» DESCRIPTION OF THE TASK: From the rows below, pull out every line that contains the word "muxián".
=== GIVEN RECORDS ===
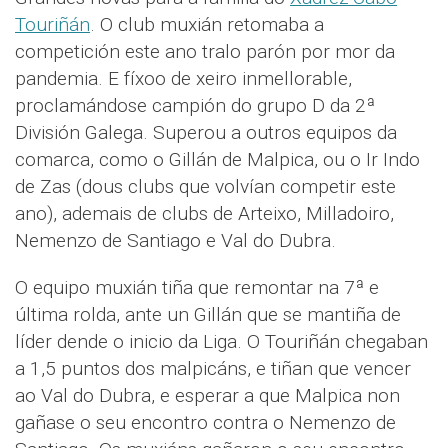
Touriñán
. O club muxián retomaba a
competición este ano tralo parón por mor da
pandemia. E fíxoo de xeiro inmellorable,
proclamándose campión do grupo D da 2ª
División Galega. Superou a outros equipos da
comarca, como o Gillán de Malpica, ou o Ir Indo
de Zas (dous clubs que volvían competir este
ano), ademais de clubs de Arteixo, Milladoiro,
Nemenzo de Santiago e Val do Dubra.
O equipo muxián tiña que remontar na 7ª e
última rolda, ante un Gillán que se mantiña de
líder dende o inicio da Liga. O Touriñán chegaban
a 1,5 puntos dos malpicáns, e tiñan que vencer
ao Val do Dubra, e esperar a que Malpica non
gañase o seu encontro contra o Nemenzo de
===
» FINAL ANSWER:
. O club muxián retomaba a
O equipo muxián tiña que remontar na 7ª e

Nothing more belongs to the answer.